For Immediate Release
By Joan C. McKinney, news and publications coordinator
CAMPBELLSVILLE, Ky. – A coach and a professor were honored at Campbellsville University’s kick-off luncheon for the month-long celebration of the university’s 13th annual Dialogue on Race.
Dr. Jarvis Williams, assistant professor of New Testament and Greek, and Perry Thomas, CU Fighting Tiger football coach, were presented the Racial Reconciliation Award and African American Community Leadership Award, respectively.
Williams, who has taught at CU since January 2008, said following the luncheon, “I’m so thankful to our Lord for the efforts to emphasize the Dialogue on Race. I’m thankful for the opportunity to participate today, and I’m absolutely shocked and thankful for the award that you gave to me.”
Williams discussed his new book, “One New Man: The Cross and Racial Reconciliation in Pauline Theology” (Nashville: Broadman & Holman, 2010), for which he has received national recognition.
“I’m quite surprised (though very thankful) for the way the book is generating interest throughout the U.S. Most importantly, I’m so thankful to play a small part in advancing the fame of His name by proclaiming the gospel of racial reconciliation to whomever will listen.”
Williams said the reason racism exists is sin and the resolution is the gospel. He said racism is a universal problem. He quoted from Romans 5:12-21 and said Adam’s sin is the problem and Jesus is the solution or provision for racial reconciliation.

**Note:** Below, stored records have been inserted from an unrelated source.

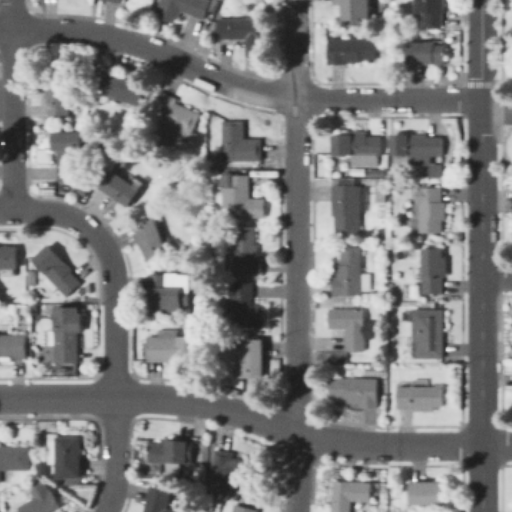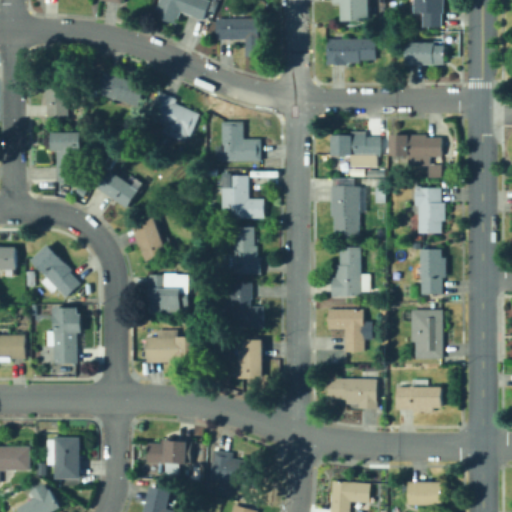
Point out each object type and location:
building: (114, 0)
building: (116, 1)
building: (179, 8)
building: (182, 9)
building: (353, 9)
building: (356, 10)
building: (429, 11)
building: (430, 11)
building: (379, 20)
building: (239, 31)
building: (242, 32)
building: (350, 49)
building: (351, 50)
building: (424, 52)
building: (426, 53)
road: (236, 83)
building: (121, 88)
building: (123, 88)
building: (59, 91)
building: (56, 100)
road: (11, 104)
road: (496, 114)
building: (172, 115)
building: (174, 116)
building: (237, 142)
building: (239, 144)
building: (356, 146)
building: (358, 146)
building: (415, 146)
building: (419, 150)
building: (65, 154)
building: (69, 155)
building: (115, 157)
building: (381, 173)
building: (118, 186)
building: (121, 189)
building: (382, 194)
building: (238, 197)
building: (242, 198)
building: (344, 209)
building: (348, 209)
building: (429, 209)
building: (431, 209)
building: (381, 232)
building: (419, 237)
building: (149, 238)
building: (151, 238)
building: (242, 250)
building: (244, 252)
road: (480, 255)
building: (7, 256)
road: (299, 256)
building: (9, 257)
road: (112, 262)
building: (431, 269)
building: (432, 269)
building: (54, 270)
building: (57, 271)
building: (348, 272)
building: (351, 273)
building: (32, 277)
road: (496, 277)
building: (166, 290)
building: (170, 292)
building: (242, 304)
building: (245, 306)
building: (36, 309)
building: (348, 325)
building: (350, 326)
building: (426, 331)
building: (429, 332)
building: (64, 333)
building: (67, 334)
building: (167, 345)
building: (13, 346)
building: (174, 347)
building: (249, 357)
building: (253, 358)
building: (352, 360)
building: (353, 390)
building: (356, 390)
building: (417, 395)
building: (420, 397)
road: (256, 420)
building: (169, 451)
building: (171, 453)
building: (64, 455)
building: (15, 456)
building: (67, 456)
road: (113, 456)
building: (16, 458)
building: (226, 467)
building: (235, 469)
building: (190, 477)
building: (425, 491)
building: (427, 493)
building: (347, 494)
building: (350, 496)
building: (156, 499)
building: (159, 499)
building: (40, 500)
building: (44, 503)
building: (241, 508)
building: (242, 509)
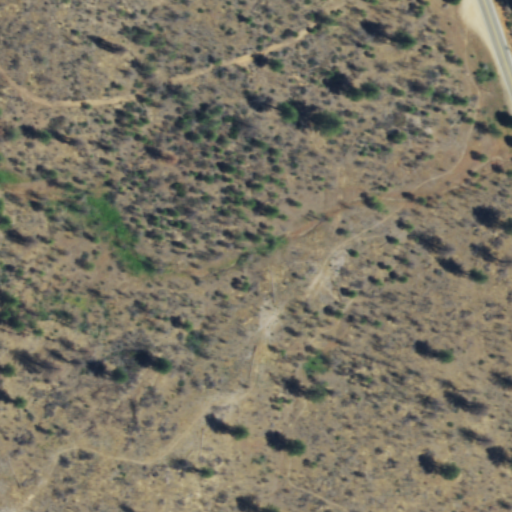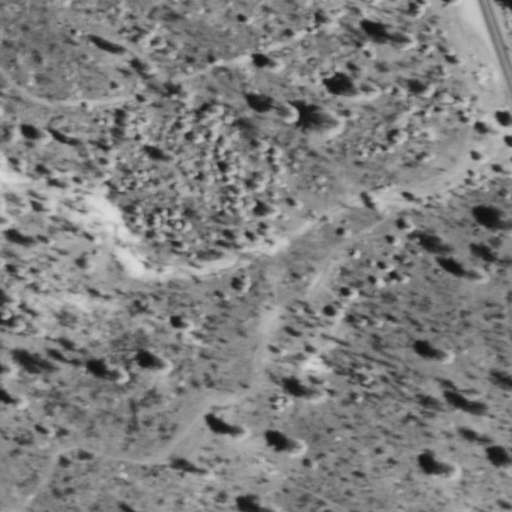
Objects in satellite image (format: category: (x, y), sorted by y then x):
road: (497, 41)
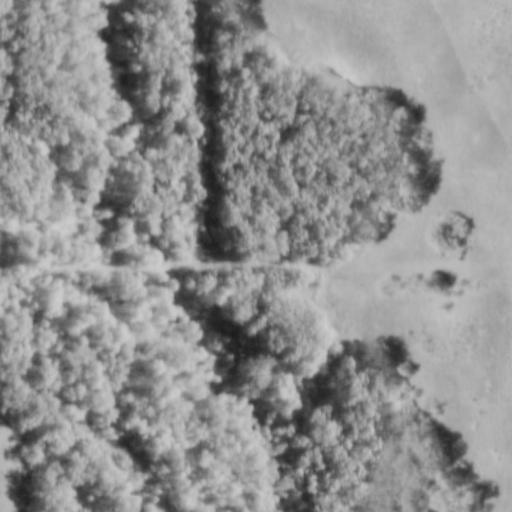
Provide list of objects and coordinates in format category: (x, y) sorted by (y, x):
road: (256, 257)
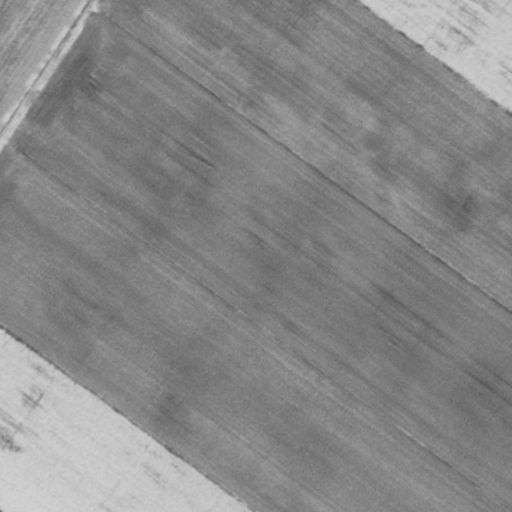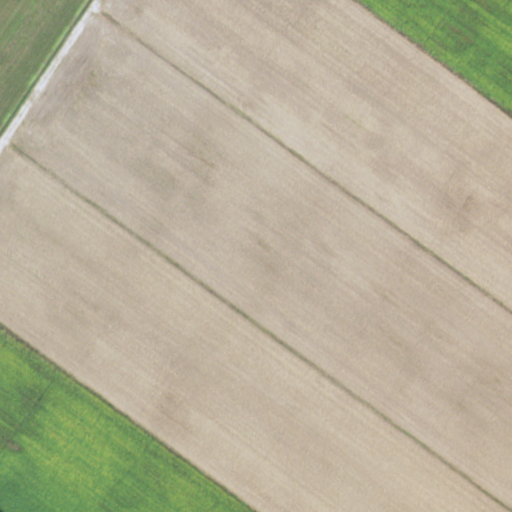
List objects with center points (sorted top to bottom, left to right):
road: (51, 75)
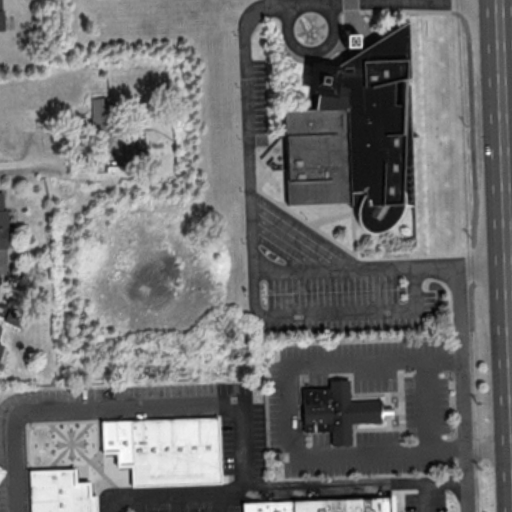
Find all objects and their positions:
road: (395, 0)
road: (269, 2)
road: (416, 11)
building: (0, 19)
road: (353, 23)
building: (350, 40)
road: (242, 47)
road: (309, 51)
parking lot: (252, 101)
building: (100, 119)
building: (354, 132)
road: (263, 134)
building: (354, 134)
road: (266, 156)
road: (507, 161)
road: (45, 162)
road: (281, 202)
road: (292, 213)
road: (510, 213)
road: (330, 218)
building: (3, 225)
road: (352, 229)
road: (382, 231)
road: (292, 239)
road: (474, 256)
road: (483, 261)
road: (436, 262)
parking lot: (324, 279)
road: (257, 313)
building: (0, 337)
road: (443, 357)
road: (460, 387)
road: (122, 405)
parking lot: (359, 405)
building: (335, 410)
building: (340, 412)
road: (112, 417)
road: (21, 420)
parking lot: (152, 420)
road: (69, 442)
road: (97, 445)
building: (163, 448)
building: (164, 449)
road: (469, 450)
park: (68, 451)
road: (290, 455)
road: (85, 457)
road: (62, 465)
road: (280, 490)
building: (58, 491)
building: (58, 491)
road: (423, 498)
road: (218, 502)
parking lot: (423, 502)
road: (174, 503)
road: (136, 504)
building: (321, 505)
building: (322, 505)
parking lot: (185, 507)
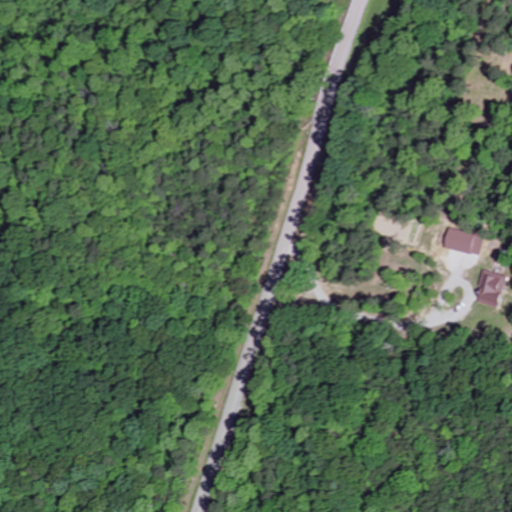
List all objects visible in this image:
road: (279, 256)
building: (492, 291)
road: (364, 318)
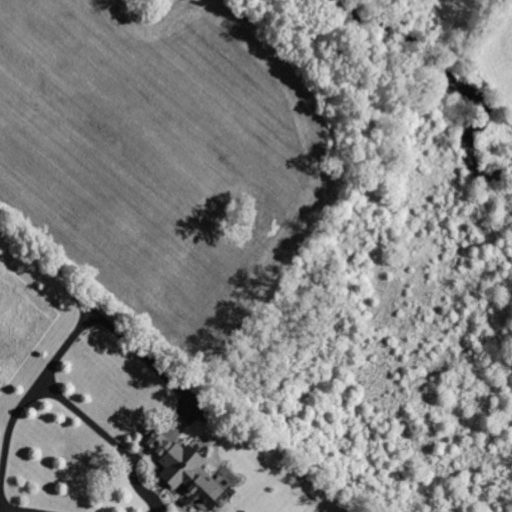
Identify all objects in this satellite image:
road: (57, 350)
building: (183, 465)
road: (97, 504)
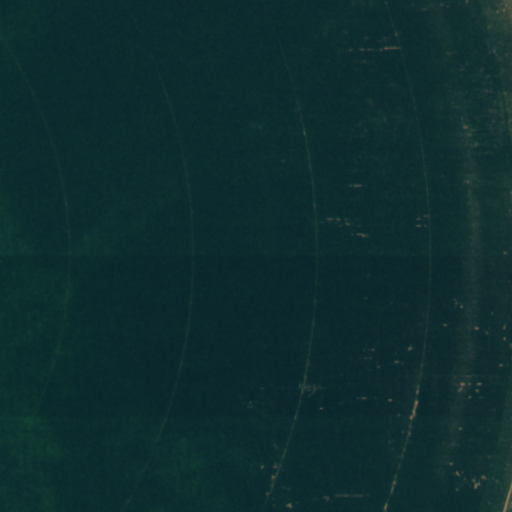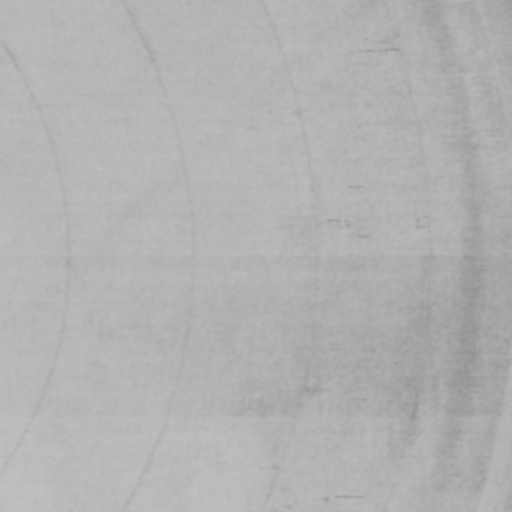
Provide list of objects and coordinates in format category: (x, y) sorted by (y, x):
crop: (255, 256)
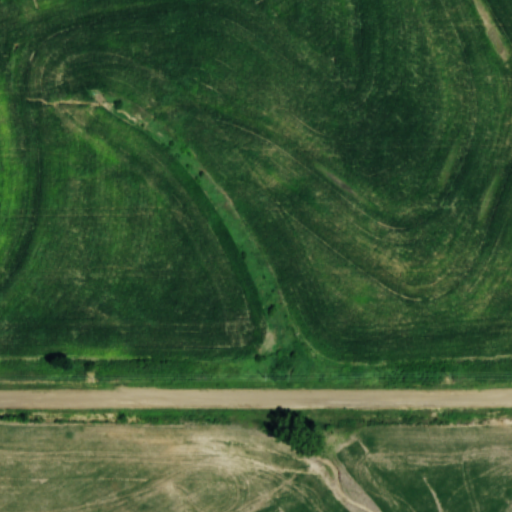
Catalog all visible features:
road: (256, 398)
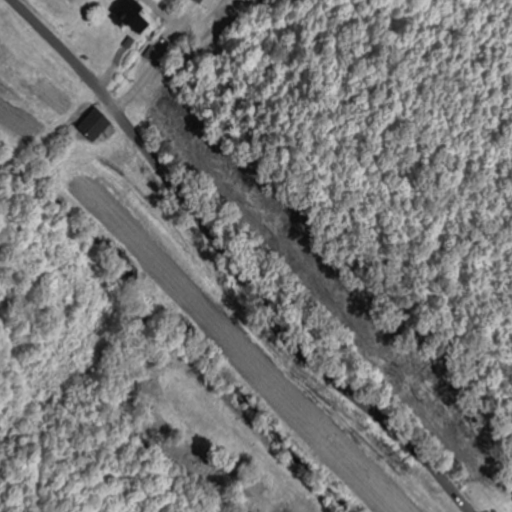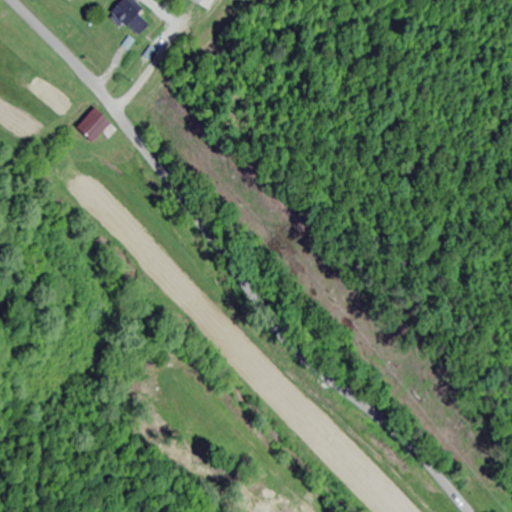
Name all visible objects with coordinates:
building: (208, 3)
building: (134, 17)
building: (99, 127)
road: (230, 263)
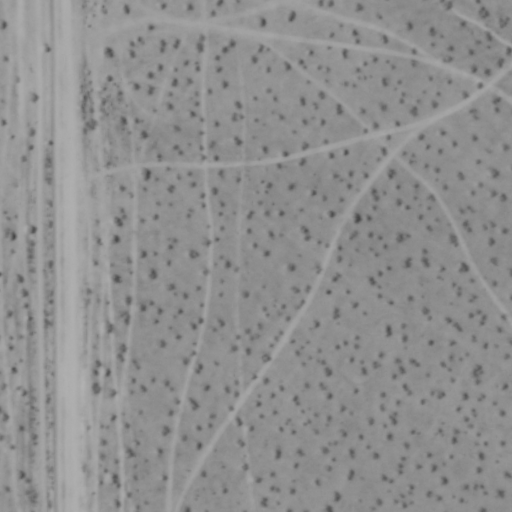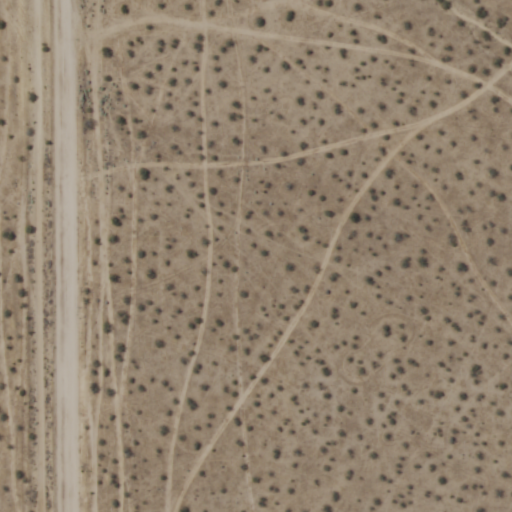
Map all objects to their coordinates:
road: (46, 256)
road: (68, 256)
crop: (255, 256)
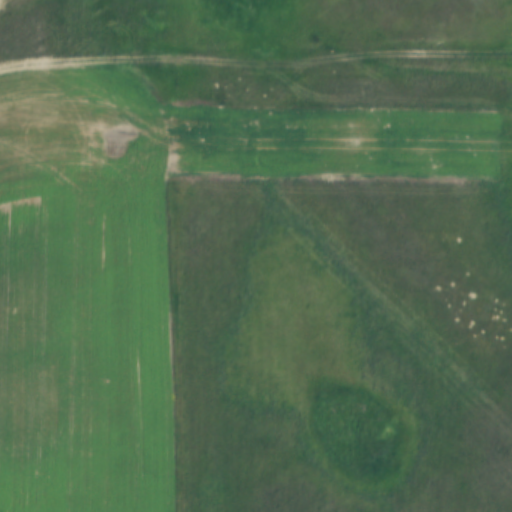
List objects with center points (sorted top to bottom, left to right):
road: (256, 64)
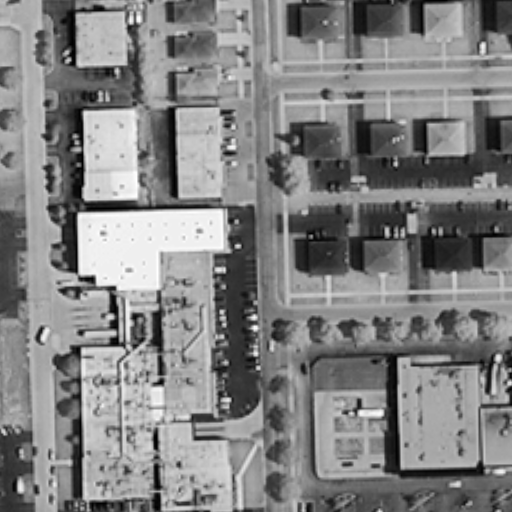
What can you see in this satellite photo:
building: (191, 9)
building: (439, 16)
building: (382, 17)
building: (317, 18)
building: (98, 35)
building: (194, 42)
building: (195, 78)
road: (385, 79)
road: (477, 83)
road: (351, 85)
building: (443, 134)
building: (386, 136)
building: (320, 138)
road: (225, 145)
road: (243, 146)
building: (196, 149)
building: (107, 150)
road: (411, 168)
road: (16, 185)
road: (437, 214)
road: (299, 217)
building: (496, 249)
building: (451, 251)
building: (380, 252)
building: (325, 254)
road: (33, 255)
road: (264, 255)
road: (414, 262)
road: (389, 310)
road: (417, 343)
building: (160, 352)
road: (299, 404)
road: (494, 476)
road: (381, 482)
road: (477, 494)
road: (438, 496)
road: (358, 497)
road: (396, 497)
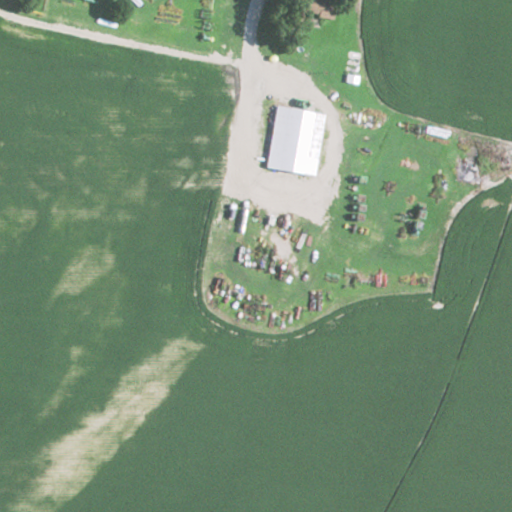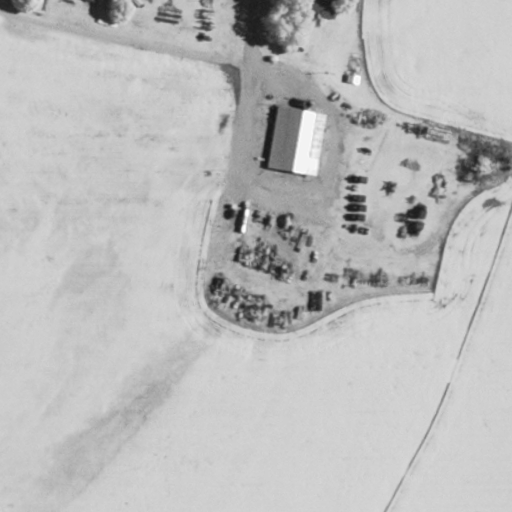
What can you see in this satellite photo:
building: (323, 8)
road: (264, 63)
building: (298, 139)
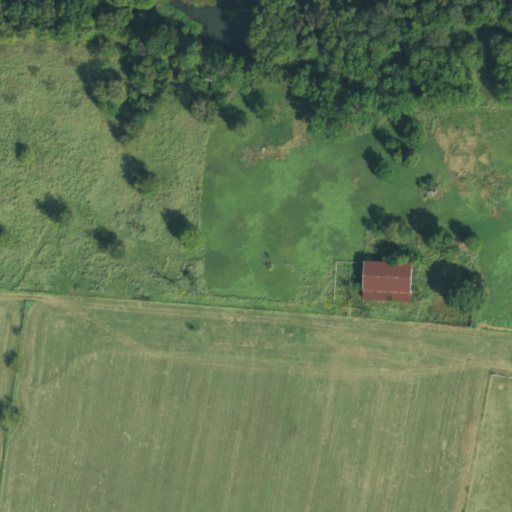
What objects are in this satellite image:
building: (386, 280)
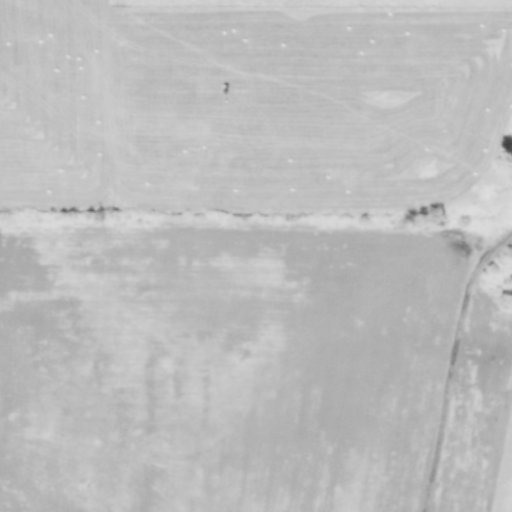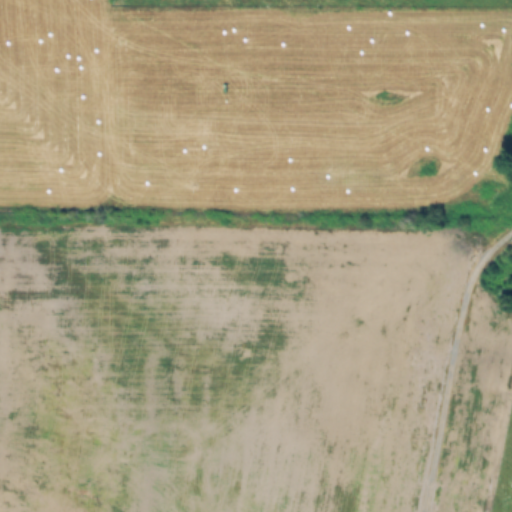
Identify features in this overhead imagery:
road: (447, 359)
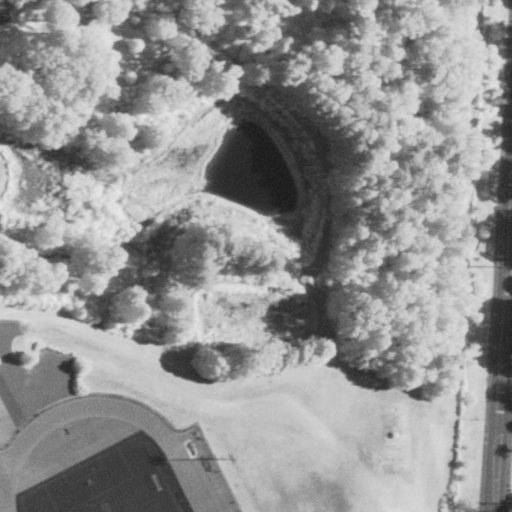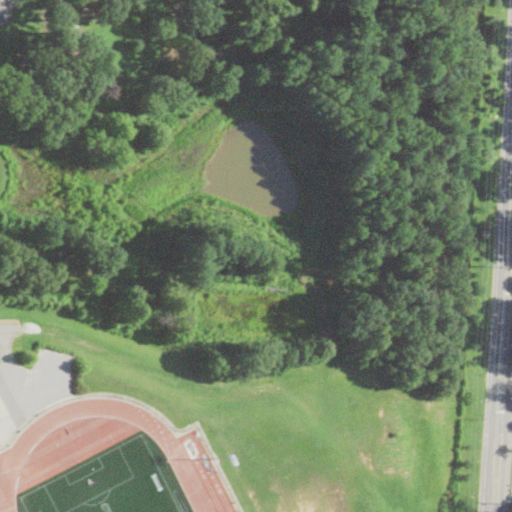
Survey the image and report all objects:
road: (4, 2)
parking lot: (3, 12)
park: (2, 178)
building: (48, 240)
building: (91, 250)
power tower: (478, 265)
road: (505, 298)
road: (10, 325)
road: (17, 382)
parking lot: (35, 383)
road: (505, 417)
track: (106, 464)
road: (494, 465)
park: (104, 485)
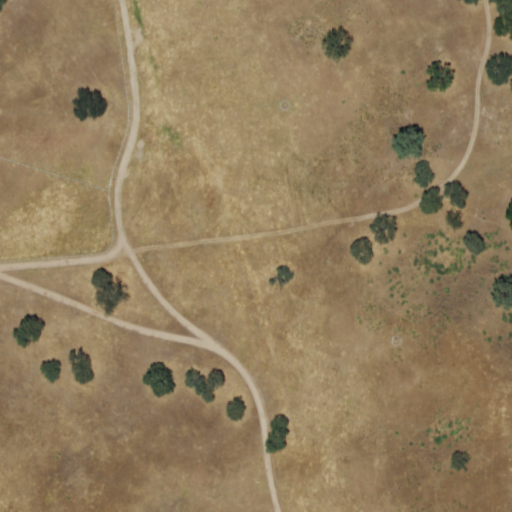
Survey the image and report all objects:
road: (119, 183)
road: (231, 360)
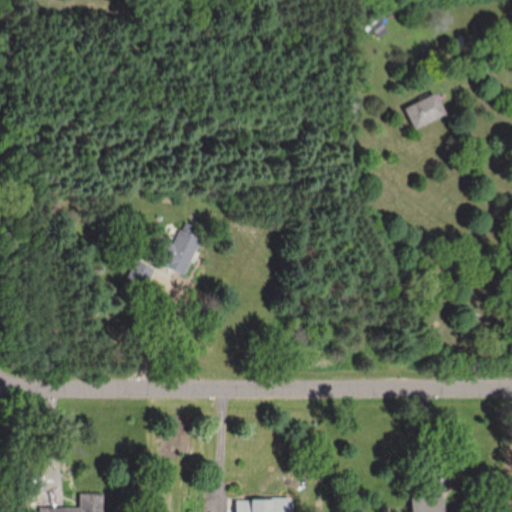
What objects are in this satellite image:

Williams said, if possible, ethnic diversity will be present when racial reconciliation is practiced, but ethnic diversity doesn’t necessarily mean that one believes in racial reconciliation.
He said we should all love each other and should reach out to those who “don’t look like you, sound like you or smell like you.”
Williams received a bachelor of science in biblical studies from The James P. Boyce College in 2000. Williams received his Ph.D. in 2007 from The Southern Baptist Theological Seminary. Williams also has a master of theology and a master of divinity from SBTS and a bachelor of science from the James P. Boyce College.
Perry Thomas has served as head football coach at CU since January 2008.
Thomas is the first African-American head football coach in the history of football at Campbellsville University and is one of the first in Kentucky. He was a head coach at the university level prior to the three African-American head coaches at NCAA Division 1 universities in Kentucky – Western Kentucky University, the University of Kentucky and University of Louisville.
John Chowning, vice president for church and external relations and executive assistant to the president, who was host for the luncheon, presented the awards and said Thomas is a strong leader and builds young men in life as well as football.
Thomas said every football program begins with the intentional teaching of the game, but it isn’t about the winning of games but the blessing of young men.
After the luncheon, Thomas said, “I feel really blessed to work here at CU. I’m very fortunate to work in an environment that is all about building people. We are very fortunate to have administrative leaders and trustees that have great vision for the growth of this university and the total development of the students here.”
Thomas has also coached at Allen County-Scottsville High School, Campbellsville High School and Paducah Tilghman High School.
Thomas has been named District and/or Region Coach of the Year nine times during his career and was named the 1993 and 1997 Kentucky Class A Coach of the Year by the Courier-Journal. He is a five-time coaching staff member of the Kentucky vs. Tennessee All-Star Team and was the Head Coach of the Kentucky All-Stars in 2006.
Thomas was also a National Finalist for the American Football Coaches Association “Power of Influence” Award in 2005 and 2006 and received the Joe Russell Distinguished Leadership Award from the Western Kentucky Conference in 2003 and 2006.
Dr. Mary Wilgus, dean of the CU College of Arts and Sciences, is in charge of the Dialogue on Race sessions, which began in 1999. Multiracial groups meet to discuss various issues on race, and sessions will be held this month and end with a discussion by Williams on Nov. 4.
Wilgus calls racial reconciliation a “passion” of hers, and she grew up in a multi-cultural neighborhood where people shared and suffered equally.
“We are enriched by our differences. Dialogue on Race engages our students and encourages them to think through their differences.”
Dr. Joe Owens, vice chair of the CU Board of Trustees who is a 1977 graduate of CU and who is senior pastor at Shiloh Baptist Church in Lexington, was the guest speaker for the kick off of Dialogue on Race.
He spoke at the university’s chapel service, and, at the luncheon, he told the attendees that Dialogue on Race initiatives, and those like Dialogue on Race, make a difference in lives.
He said, “Campbellsville University intentionally does things like this.” He said a single student, staff member or faculty can do damage, but they can also do positive things. He urged everyone to “make the atmosphere positive.”
Campbellsville University is a widely acclaimed Kentucky-based Christian university with over 3,000 students offering 63 undergraduate options, 17 master’s degrees, five postgraduate areas and eight pre-professional programs. The website for complete information is campbellsville.edu.